After you installed the programs, you should running the following commands to test if everything works ok:
# create a new project and download test data (an online snapshot)
% vtools init test --parent vt_illuminaTestData
% vtools execute bwa_gatk33_hg19 align --input illumina_test_seq.tar.gz --output test.bam \
--gatk_path /path/to/gatk --picard_path /path/to/picard --name test
This command will not only test the availability of tools, but also download all required resource files and build necessary indexes.

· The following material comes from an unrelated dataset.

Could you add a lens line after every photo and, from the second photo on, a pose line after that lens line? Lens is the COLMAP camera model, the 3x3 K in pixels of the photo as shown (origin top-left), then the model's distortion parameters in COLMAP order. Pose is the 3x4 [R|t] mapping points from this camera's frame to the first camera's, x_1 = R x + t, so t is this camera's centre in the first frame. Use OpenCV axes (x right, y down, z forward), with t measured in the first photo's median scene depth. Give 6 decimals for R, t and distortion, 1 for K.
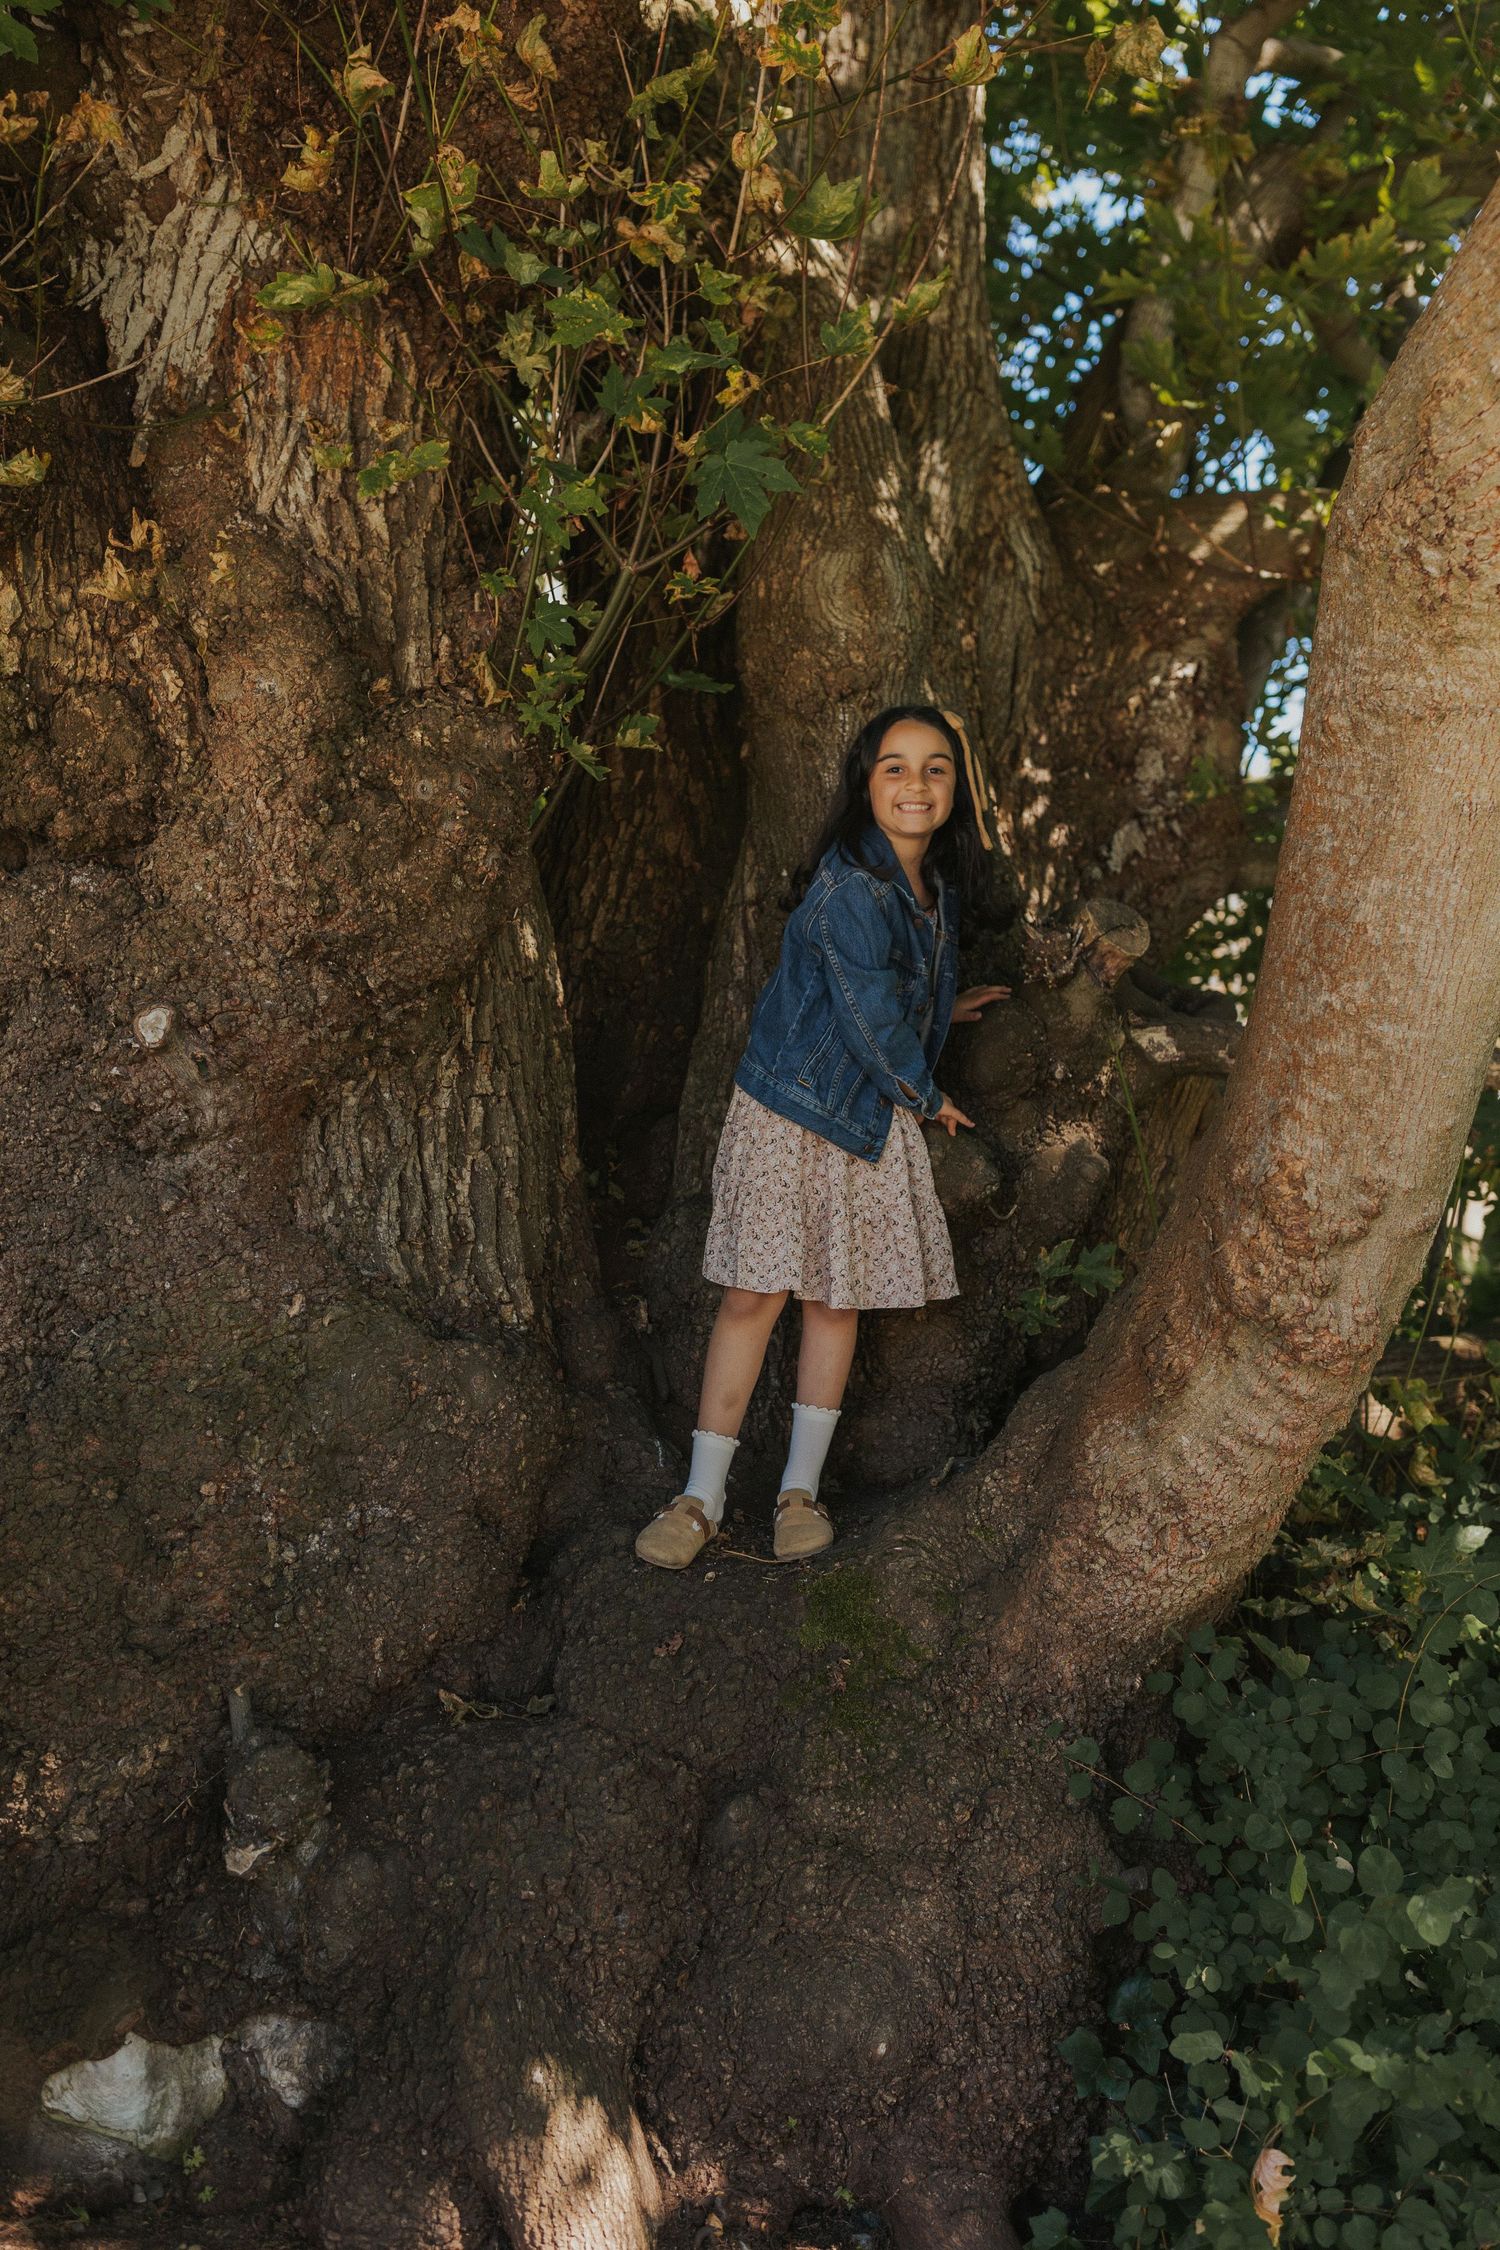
lens RADIAL K [[2163.1, 0, 738.7], [0, 2163.1, 1135.9], [0, 0, 1]] dist [0.016561, 0.000000]
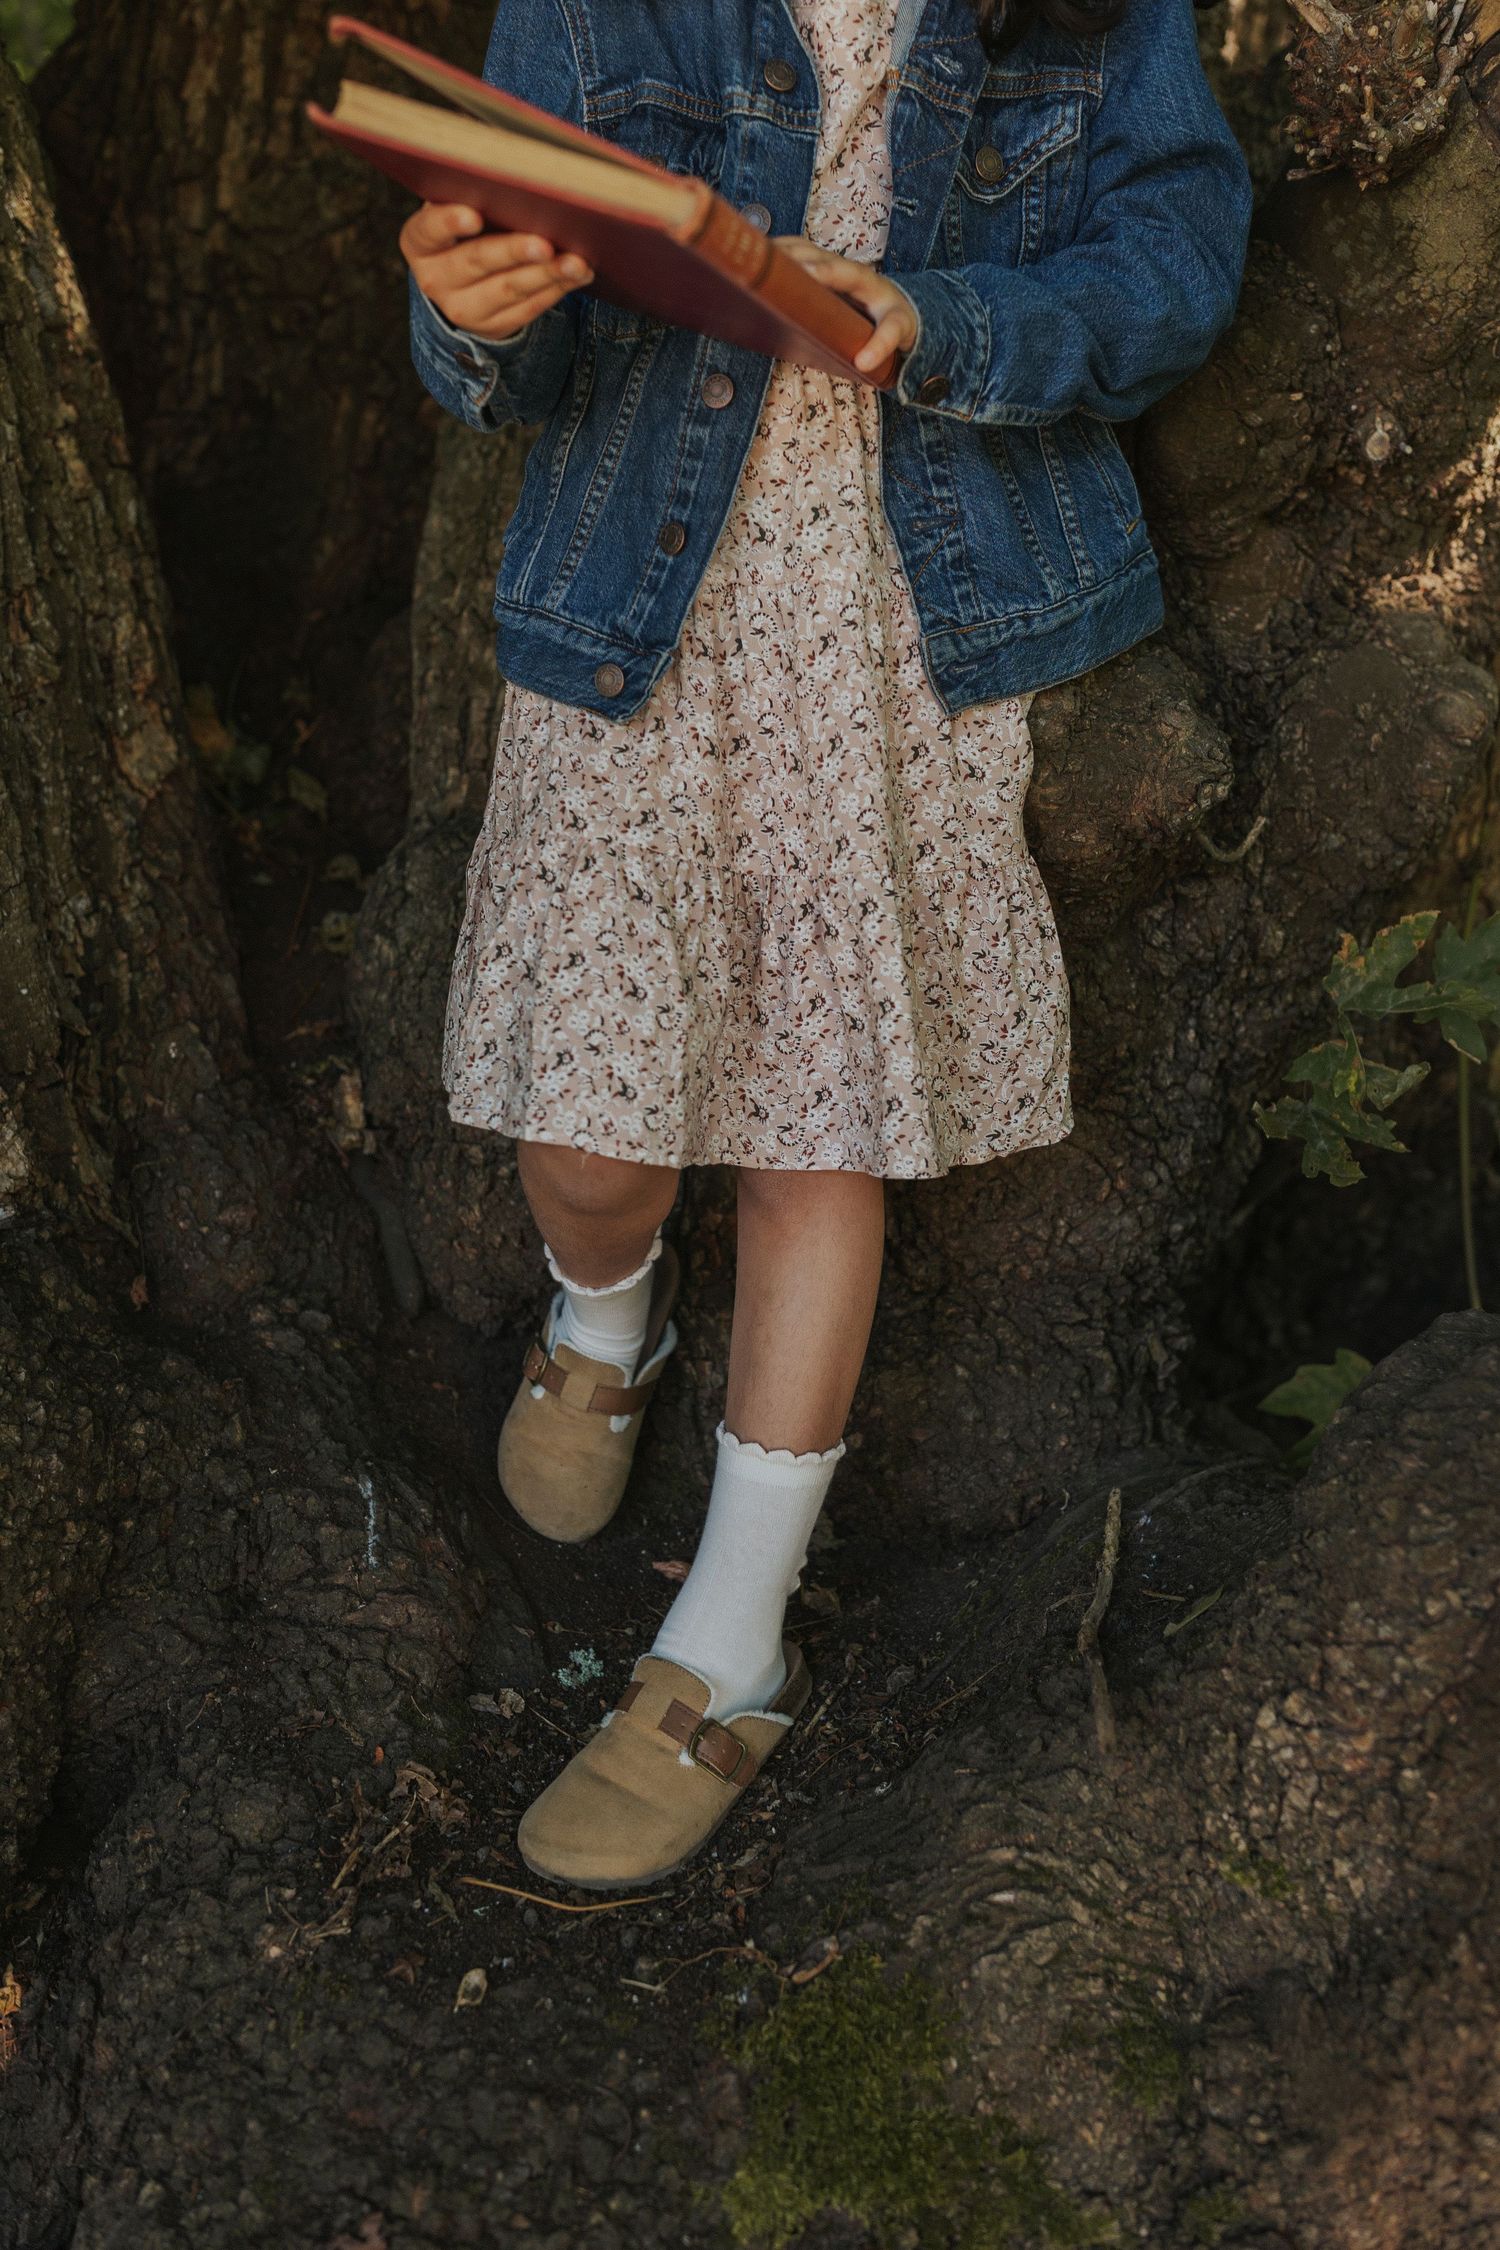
lens RADIAL K [[2163.1, 0, 753.7], [0, 2163.1, 1118.0], [0, 0, 1]] dist [0.016561, 0.000000]
pose [[0.998134, -0.060580, -0.007685, 0.040010], [0.060584, 0.966617, 0.248959, -0.017080], [-0.007653, -0.248960, 0.968484, 0.633404]]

The pipeline will by default keep all intermediate files. If you restart the pipeline with different parameter or a different version of an external file, only the affected steps will be repeated. Intermediate files will be reused if available. This allows you to examine and fine-tune the pipeline to make sure it works as expected.
Because intermediate files can be large, an option --production true
is provided to execute the pipeline in production mode. In this mode, most intermediate files will be removed after the completion of the steps that make use of them. The pipeline can resume from the right step if it is interrupted, but has to be re-executed from the beginning if a result file is removed.